Plant compressed air: sampling and contaminants

Compressed air is used during production processes by most companies in the food industry. In compressed air, pollutants such as microorganisms, mineral oils, and particles can be present, which could contaminate the final product and cause huge damage to the company. Compressed air monitoring reduces this risk and is very important to protect consumers and ensure a safer process.

Air can contain contaminant traces such as viruses, bacteria, fungi, yeasts, mineral oils, solid particles, or gases. When the air is compressed, the number of these contaminants rises significantly. The use of not enough clean compressed air can cause machines to malfunction during years and contaminate food, for example by giving undesired tastes, smells or moisture, with a resultant loss of quality.

Typical applications of compressed air in the food industry are processes such as cleaning, filling, mixing, spraying, cutting, transportation, and packaging. During these different stages, and depending on the application,  direct  and/or  indirect contact takes place between compressed air and the product.

Contaminants that are normally present in compressed air are solid contaminants (dust), liquid contaminants (oils), and microorganisms.

The group of solid contaminants includes impurity particles such as pollen, dust fibres, soot, and heavy metals that may come from the distribution line.

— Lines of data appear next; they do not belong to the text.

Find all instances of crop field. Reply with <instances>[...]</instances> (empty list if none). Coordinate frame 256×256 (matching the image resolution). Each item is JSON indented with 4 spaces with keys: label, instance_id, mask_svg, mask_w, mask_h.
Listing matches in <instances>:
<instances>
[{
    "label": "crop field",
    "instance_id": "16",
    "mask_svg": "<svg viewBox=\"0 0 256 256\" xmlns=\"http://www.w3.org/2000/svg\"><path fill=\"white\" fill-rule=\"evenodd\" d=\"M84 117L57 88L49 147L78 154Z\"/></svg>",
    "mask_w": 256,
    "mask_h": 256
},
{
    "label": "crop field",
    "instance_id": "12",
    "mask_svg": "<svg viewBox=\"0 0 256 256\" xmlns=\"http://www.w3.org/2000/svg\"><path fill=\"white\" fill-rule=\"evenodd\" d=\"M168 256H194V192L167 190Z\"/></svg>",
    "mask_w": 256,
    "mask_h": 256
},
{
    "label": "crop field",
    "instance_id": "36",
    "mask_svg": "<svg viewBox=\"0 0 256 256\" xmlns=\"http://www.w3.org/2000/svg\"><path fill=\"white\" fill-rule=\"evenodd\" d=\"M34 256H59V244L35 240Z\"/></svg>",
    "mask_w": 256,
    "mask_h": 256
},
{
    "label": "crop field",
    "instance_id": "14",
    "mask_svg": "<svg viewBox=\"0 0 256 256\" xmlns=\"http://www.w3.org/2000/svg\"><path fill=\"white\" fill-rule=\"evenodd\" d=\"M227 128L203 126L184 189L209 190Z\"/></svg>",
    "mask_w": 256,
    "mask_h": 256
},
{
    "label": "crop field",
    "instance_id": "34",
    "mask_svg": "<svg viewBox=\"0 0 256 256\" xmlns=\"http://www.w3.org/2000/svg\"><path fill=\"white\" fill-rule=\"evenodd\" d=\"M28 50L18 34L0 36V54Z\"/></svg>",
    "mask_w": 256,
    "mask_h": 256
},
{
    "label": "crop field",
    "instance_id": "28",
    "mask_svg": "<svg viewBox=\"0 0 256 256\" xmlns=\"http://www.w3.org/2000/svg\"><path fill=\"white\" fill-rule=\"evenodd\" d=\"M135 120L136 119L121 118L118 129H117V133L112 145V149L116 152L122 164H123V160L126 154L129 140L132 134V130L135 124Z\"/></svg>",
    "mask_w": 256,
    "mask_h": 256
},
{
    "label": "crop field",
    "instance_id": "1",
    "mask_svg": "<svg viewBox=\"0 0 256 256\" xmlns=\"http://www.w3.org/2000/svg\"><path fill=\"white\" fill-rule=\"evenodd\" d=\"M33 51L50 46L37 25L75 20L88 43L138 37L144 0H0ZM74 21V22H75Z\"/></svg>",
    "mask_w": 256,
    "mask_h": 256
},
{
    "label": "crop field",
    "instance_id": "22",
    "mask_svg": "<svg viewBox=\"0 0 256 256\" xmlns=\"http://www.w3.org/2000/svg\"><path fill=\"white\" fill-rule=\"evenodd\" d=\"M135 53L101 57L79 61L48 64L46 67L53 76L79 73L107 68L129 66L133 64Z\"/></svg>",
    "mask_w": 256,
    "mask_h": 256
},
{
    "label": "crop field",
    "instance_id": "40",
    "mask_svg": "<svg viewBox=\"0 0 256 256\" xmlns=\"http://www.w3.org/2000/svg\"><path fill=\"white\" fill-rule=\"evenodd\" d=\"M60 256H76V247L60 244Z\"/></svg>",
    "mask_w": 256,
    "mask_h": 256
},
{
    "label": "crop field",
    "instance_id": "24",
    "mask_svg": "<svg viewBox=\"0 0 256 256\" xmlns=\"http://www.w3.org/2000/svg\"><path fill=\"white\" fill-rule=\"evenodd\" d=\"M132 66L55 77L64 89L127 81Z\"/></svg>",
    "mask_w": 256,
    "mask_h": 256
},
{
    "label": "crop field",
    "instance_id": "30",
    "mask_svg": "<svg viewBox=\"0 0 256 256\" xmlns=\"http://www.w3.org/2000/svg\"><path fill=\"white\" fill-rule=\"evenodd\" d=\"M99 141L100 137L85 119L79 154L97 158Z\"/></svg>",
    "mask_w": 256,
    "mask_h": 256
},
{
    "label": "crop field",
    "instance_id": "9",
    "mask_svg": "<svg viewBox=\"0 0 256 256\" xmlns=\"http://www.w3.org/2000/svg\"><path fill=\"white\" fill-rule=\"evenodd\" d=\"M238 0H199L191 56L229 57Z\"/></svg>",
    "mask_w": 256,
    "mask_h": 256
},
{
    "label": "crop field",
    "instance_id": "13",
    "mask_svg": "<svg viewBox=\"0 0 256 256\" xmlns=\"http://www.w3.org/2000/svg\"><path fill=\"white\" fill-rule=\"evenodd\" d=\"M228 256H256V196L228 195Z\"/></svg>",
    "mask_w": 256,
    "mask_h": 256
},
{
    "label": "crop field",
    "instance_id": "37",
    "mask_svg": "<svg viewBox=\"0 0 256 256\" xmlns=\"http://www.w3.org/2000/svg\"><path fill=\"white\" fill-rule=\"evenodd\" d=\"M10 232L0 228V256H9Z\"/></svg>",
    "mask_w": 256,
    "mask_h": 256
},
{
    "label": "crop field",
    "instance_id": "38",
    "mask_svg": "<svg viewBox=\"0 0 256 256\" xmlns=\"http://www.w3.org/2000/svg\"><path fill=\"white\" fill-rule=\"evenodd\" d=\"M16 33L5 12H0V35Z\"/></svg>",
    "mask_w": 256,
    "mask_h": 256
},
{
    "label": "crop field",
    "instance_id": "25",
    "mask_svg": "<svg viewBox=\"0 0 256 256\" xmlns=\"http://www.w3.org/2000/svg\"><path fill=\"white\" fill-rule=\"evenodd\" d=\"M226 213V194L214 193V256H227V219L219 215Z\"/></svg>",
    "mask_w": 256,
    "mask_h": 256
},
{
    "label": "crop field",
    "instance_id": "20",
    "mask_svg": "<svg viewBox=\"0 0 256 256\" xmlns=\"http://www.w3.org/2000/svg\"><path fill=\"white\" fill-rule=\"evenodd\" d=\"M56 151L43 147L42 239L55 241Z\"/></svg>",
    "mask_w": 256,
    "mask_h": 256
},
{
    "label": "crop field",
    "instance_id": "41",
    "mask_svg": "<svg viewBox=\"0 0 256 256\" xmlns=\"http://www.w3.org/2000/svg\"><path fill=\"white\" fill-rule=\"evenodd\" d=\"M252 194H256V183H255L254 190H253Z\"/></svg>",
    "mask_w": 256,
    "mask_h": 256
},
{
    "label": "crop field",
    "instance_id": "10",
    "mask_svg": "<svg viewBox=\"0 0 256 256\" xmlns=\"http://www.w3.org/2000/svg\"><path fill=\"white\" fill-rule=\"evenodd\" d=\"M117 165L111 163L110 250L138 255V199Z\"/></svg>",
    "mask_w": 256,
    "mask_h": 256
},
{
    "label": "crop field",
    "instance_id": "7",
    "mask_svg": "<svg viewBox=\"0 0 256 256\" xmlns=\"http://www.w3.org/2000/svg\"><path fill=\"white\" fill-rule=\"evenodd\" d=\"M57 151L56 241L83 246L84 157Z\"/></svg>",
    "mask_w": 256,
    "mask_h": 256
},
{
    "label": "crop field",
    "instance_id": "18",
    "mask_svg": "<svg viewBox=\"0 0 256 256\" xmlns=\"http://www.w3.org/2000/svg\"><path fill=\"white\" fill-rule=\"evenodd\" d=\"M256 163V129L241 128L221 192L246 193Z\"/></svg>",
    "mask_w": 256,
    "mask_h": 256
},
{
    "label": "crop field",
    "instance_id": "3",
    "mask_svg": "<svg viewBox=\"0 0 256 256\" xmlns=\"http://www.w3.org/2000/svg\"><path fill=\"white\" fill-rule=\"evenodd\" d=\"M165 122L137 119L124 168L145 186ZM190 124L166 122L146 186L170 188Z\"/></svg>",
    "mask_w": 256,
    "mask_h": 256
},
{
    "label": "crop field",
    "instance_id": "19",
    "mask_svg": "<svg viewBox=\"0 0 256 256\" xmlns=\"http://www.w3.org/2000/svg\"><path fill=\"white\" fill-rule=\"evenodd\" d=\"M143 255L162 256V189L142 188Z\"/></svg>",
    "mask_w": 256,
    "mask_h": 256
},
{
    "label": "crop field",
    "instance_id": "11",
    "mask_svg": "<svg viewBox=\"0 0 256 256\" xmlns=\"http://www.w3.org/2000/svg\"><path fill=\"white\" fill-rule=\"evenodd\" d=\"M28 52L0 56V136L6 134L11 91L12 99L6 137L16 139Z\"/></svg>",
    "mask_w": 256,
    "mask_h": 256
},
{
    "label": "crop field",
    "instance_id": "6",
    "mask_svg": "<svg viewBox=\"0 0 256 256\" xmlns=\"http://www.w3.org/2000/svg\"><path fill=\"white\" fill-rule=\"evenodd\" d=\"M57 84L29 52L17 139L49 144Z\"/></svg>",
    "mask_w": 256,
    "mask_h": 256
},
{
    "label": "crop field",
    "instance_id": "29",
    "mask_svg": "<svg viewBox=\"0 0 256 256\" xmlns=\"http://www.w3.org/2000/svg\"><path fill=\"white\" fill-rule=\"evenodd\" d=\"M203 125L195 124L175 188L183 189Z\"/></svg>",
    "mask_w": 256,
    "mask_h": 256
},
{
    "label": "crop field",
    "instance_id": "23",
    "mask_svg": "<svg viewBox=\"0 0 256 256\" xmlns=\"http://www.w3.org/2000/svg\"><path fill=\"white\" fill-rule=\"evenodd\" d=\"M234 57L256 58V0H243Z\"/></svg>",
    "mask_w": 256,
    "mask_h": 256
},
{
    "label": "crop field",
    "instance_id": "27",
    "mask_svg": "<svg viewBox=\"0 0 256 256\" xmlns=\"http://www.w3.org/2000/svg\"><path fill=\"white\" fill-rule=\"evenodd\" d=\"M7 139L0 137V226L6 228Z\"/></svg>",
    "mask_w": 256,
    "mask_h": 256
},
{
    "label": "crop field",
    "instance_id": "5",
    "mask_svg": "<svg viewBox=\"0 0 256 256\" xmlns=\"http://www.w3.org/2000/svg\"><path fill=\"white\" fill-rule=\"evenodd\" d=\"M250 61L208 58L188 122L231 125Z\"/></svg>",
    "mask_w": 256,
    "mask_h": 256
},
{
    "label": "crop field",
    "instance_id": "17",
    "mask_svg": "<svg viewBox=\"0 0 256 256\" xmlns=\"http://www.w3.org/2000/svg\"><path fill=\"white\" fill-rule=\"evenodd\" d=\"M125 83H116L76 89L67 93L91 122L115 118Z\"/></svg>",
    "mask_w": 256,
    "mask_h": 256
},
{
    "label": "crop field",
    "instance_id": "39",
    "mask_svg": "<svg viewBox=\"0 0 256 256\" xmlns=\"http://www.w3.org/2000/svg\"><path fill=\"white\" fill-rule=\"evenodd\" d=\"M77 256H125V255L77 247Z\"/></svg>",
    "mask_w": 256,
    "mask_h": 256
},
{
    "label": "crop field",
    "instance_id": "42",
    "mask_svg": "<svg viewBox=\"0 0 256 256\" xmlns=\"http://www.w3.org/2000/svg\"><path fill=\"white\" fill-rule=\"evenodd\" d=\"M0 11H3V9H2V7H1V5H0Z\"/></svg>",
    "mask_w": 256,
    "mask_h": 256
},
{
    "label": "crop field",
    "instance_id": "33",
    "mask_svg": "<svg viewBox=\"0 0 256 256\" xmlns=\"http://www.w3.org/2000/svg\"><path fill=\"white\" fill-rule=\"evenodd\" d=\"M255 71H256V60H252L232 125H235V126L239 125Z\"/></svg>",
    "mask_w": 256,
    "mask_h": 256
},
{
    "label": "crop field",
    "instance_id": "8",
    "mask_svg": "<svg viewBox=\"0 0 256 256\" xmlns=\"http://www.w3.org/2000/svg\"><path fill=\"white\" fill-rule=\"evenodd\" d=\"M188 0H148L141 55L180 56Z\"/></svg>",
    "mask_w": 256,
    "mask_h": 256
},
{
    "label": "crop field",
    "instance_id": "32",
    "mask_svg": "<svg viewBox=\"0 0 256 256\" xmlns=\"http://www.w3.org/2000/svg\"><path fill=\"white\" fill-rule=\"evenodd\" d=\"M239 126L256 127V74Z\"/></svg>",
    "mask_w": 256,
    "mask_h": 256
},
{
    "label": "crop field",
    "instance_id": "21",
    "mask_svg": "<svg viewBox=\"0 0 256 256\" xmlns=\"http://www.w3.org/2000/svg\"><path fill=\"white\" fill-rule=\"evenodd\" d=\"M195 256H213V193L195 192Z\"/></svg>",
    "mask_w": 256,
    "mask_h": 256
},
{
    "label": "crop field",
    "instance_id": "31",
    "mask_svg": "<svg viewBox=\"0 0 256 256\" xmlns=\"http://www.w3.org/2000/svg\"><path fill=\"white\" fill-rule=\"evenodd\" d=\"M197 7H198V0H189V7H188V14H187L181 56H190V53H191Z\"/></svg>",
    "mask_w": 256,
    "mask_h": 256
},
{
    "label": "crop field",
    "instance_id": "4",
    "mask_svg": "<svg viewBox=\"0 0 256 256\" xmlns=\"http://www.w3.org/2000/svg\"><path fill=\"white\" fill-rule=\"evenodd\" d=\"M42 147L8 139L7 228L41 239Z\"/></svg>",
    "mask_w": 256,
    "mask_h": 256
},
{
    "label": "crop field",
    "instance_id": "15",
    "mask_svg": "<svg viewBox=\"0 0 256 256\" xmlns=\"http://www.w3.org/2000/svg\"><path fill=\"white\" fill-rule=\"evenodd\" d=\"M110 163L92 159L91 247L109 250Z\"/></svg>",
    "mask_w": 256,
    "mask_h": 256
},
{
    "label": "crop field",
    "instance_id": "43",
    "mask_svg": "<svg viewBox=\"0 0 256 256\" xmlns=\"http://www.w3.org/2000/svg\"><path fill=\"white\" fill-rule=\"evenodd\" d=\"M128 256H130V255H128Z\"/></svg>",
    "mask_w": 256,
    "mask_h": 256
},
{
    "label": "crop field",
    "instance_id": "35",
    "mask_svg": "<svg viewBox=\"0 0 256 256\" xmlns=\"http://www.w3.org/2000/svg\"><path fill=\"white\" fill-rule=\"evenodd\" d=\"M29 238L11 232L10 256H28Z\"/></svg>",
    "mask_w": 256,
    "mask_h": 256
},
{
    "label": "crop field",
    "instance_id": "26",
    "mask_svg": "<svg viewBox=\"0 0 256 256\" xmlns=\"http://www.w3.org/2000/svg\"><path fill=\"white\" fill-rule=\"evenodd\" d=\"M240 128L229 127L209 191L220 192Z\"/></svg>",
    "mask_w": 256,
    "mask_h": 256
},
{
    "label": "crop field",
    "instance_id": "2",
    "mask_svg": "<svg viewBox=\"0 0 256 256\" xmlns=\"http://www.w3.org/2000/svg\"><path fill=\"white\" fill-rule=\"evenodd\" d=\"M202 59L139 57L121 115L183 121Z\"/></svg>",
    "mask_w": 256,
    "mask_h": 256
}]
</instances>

These contaminants are independent from the compressing technology used. Depending on the workplace, these particles can also have chemical features that cause the corrosion of balance tanks and of the distribution system or other side damages.

To generate compressed air, oil-free compressors or lubricated compressors are used. In the first case, the outcoming compressed air cannot be automatically oil-free, because the inlet air contains hydrocarbons or oil in a gas form. In the lubricated compressors mineral oil is used for cooling and sealing. The outcoming compressed air is so inevitably contaminated by oil. Factors determining oil dragging are to be attributed to mechanical stresses within the compressor, which form vapours, mists, and micro-mists so thin that separators are not able to stop them.

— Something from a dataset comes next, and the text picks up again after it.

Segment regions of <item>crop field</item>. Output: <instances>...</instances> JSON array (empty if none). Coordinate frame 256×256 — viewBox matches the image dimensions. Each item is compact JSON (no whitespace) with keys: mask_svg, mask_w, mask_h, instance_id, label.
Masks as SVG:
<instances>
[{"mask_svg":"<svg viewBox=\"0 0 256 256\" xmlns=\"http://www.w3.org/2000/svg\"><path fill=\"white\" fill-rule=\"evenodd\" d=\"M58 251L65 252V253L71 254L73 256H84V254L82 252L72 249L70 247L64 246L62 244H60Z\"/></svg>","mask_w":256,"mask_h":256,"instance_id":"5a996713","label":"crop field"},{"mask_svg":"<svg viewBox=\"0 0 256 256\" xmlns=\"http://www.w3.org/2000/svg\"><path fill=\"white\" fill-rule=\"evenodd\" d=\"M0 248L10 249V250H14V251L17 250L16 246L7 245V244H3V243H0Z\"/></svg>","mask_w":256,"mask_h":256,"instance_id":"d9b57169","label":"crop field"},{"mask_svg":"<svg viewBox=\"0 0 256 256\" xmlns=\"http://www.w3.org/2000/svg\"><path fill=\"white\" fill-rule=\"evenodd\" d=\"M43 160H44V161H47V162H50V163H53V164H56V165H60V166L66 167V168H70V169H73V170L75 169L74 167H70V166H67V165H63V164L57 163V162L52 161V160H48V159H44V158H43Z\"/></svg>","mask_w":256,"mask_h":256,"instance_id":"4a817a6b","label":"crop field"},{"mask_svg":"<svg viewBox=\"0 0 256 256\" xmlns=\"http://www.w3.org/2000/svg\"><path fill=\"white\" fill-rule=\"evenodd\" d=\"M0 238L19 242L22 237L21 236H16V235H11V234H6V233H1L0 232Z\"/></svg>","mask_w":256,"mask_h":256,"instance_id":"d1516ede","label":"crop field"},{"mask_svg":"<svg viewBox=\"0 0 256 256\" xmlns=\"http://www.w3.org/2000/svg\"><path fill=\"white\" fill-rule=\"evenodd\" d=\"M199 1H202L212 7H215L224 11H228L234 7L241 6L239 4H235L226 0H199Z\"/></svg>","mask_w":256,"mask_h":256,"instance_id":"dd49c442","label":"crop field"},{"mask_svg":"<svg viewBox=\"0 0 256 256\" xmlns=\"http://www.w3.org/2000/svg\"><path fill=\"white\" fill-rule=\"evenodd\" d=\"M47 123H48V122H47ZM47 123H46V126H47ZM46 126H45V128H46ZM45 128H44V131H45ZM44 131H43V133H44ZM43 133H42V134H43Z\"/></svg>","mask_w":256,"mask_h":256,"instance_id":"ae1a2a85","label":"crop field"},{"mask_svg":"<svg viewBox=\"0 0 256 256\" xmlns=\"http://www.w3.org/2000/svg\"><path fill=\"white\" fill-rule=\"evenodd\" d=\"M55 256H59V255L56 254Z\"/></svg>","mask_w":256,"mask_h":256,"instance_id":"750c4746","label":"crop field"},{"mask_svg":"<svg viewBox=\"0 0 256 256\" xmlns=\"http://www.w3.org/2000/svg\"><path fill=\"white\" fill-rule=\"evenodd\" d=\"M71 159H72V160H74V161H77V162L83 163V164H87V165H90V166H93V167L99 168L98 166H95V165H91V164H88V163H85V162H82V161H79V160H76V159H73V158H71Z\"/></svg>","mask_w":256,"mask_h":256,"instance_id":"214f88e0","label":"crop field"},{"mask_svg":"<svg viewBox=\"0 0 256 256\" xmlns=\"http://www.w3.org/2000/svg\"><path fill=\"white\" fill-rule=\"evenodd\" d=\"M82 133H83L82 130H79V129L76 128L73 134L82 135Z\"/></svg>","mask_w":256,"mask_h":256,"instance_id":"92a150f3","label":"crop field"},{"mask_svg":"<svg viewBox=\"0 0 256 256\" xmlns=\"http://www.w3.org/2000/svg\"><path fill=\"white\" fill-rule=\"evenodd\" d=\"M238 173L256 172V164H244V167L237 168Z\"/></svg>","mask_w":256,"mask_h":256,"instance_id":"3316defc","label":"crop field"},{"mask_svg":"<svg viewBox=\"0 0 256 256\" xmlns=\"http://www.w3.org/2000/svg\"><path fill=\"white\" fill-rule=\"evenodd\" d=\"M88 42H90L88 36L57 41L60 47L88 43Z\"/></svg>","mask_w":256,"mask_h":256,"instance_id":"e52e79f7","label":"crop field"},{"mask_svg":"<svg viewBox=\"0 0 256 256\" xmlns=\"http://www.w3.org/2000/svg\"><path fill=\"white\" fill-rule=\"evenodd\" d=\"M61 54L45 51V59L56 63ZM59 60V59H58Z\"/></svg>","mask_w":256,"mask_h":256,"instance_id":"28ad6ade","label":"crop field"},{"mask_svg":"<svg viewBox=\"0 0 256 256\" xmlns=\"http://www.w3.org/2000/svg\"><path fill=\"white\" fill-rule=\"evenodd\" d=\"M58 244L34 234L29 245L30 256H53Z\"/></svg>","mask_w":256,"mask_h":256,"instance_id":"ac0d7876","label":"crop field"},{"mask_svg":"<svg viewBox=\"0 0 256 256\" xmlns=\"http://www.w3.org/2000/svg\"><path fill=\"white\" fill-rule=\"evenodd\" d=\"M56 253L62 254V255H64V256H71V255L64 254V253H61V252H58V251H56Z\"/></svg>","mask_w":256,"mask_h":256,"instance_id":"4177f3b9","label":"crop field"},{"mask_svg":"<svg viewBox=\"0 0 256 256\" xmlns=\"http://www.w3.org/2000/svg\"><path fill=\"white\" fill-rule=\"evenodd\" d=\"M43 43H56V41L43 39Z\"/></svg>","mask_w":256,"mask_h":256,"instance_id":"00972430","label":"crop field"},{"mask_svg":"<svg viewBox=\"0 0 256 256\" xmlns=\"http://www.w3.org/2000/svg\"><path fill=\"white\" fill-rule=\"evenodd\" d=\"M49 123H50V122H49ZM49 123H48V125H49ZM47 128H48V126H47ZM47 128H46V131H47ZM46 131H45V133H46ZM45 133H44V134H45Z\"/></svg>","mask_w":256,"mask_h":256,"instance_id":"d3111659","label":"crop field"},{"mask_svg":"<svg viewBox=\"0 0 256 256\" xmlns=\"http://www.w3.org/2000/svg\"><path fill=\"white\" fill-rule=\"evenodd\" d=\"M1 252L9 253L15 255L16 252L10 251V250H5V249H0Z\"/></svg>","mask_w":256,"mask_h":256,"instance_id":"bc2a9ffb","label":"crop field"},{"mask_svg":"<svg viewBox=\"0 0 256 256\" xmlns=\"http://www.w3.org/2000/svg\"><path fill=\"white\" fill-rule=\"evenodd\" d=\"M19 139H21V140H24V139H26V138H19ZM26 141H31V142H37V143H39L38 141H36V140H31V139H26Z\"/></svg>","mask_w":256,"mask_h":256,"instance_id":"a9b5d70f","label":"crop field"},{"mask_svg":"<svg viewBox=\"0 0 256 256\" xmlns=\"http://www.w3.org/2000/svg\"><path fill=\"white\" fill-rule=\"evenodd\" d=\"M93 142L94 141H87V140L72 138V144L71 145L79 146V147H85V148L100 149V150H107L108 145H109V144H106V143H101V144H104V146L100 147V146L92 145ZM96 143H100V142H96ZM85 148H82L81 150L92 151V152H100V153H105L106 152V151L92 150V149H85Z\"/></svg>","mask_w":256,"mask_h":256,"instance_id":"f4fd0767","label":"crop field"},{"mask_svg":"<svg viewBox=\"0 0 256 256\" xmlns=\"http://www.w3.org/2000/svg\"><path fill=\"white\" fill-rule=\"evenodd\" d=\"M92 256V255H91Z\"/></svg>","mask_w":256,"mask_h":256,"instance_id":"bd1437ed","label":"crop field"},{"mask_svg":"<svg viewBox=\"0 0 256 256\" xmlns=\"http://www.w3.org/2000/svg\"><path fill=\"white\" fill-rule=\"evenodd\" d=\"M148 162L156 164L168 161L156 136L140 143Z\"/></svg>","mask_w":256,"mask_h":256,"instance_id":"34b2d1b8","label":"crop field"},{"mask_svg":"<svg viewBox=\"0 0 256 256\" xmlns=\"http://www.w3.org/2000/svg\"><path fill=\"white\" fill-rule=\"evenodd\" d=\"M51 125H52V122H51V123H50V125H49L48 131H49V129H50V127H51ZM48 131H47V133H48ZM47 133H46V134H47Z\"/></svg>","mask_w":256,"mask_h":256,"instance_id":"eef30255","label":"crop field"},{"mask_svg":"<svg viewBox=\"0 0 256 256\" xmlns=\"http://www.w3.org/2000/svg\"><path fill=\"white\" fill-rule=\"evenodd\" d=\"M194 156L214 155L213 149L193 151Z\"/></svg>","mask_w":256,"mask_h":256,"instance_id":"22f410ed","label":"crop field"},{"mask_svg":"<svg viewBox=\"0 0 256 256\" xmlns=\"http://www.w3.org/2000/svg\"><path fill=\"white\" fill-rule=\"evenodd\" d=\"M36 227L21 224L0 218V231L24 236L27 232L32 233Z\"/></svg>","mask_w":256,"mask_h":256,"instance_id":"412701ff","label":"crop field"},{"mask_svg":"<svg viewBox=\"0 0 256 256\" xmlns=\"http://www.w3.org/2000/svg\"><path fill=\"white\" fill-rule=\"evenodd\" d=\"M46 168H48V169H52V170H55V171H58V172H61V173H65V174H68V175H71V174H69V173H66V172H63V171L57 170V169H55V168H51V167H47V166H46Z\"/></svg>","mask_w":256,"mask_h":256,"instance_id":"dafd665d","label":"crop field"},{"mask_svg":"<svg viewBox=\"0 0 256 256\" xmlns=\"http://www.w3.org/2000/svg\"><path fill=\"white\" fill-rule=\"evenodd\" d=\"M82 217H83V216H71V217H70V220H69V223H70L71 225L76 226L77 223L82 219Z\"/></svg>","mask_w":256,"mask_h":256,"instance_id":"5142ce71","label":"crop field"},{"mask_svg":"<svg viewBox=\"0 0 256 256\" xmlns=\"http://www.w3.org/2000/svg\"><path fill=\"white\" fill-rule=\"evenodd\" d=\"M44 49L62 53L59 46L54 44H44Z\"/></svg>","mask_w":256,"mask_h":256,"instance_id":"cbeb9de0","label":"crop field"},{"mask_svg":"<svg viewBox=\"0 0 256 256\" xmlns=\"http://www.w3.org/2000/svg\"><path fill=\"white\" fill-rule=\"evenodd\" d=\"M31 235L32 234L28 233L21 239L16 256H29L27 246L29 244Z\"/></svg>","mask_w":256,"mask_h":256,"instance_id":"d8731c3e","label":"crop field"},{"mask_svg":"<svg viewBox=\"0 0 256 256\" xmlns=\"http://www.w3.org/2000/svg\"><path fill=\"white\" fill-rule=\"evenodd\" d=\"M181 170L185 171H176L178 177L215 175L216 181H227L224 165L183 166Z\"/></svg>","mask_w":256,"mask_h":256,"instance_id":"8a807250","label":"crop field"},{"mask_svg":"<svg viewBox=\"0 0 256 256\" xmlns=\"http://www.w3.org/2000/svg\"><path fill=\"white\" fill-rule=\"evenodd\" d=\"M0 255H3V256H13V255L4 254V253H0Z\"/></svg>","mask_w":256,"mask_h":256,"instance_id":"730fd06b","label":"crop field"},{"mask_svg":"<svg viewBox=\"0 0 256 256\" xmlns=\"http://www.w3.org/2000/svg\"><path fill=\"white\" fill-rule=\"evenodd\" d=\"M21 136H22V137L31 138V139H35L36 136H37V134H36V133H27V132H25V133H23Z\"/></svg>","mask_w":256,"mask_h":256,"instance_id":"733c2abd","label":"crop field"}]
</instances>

After ambient air compression by the compressor, the outcoming air is hot and saturated by moisture: these are ideal conditions for germs and bacteria to proliferate. Microorganisms that could affect compressed air are fungi spores, bacteria spores, and vegetative forms defined as microbiological particles.

During dust sampling, the air coming from the line is deviated within a filter holder containing a proper filter to the following assessment. Determination of dust quantity on filters is performed by a gravimetric method with differential weighing (it must always be taken into consideration that on the filter, in addition to the dust, there may be drops of aerosol which must be deducted from the gravimetric weighing).

The sampling of aerosols and gas contained in the stream of compressed air is performed by capture on glass fibre filters and adsorption on a specific solid support (coal).

The air stream coming from the line is then conveyed on the plate surface containing the nutrient medium that is chosen based on microbiologic research to be performed (microorganisms at 30 °C - TSA Tryptic Soy Agar; moulds and yeasts – Sabouraud Dextrose Agar).

The sampling speed is always regulated so as to have a steady and well-defined flow rate.

Depending on the analyte, sampling results are expressed as mg/m3 (dust and oils) or CFU/m3 (microorganisms).

There are no specific, internationally valid laws regulating the use of compressed air in the food industry. Nevertheless, the quality of compressed air has a direct impact on food safety and therefore companies must monitor it.

The BRC (British Retail Consortium) standard and the British Compressed Air Society (BCAS) developed a conduct code setting minimum purity levels (quality) for compressed air and defining the allowable levels for impurities, water, and oil, with reference to the levels specified in the ISO 8573-1 Standard. This international standard provides some general information and specifies the allowable quantity for the three main contaminants (solid particles, water, and oil) per cubic metre of compressed air, and sets some quality classes based on these contaminants.

According  to  the  conduct  code,  the  risk  of microbiological contamination must be defined by HACCP analyses. Microorganism level must be within the reference values given in the ISO 8573-7 Standard.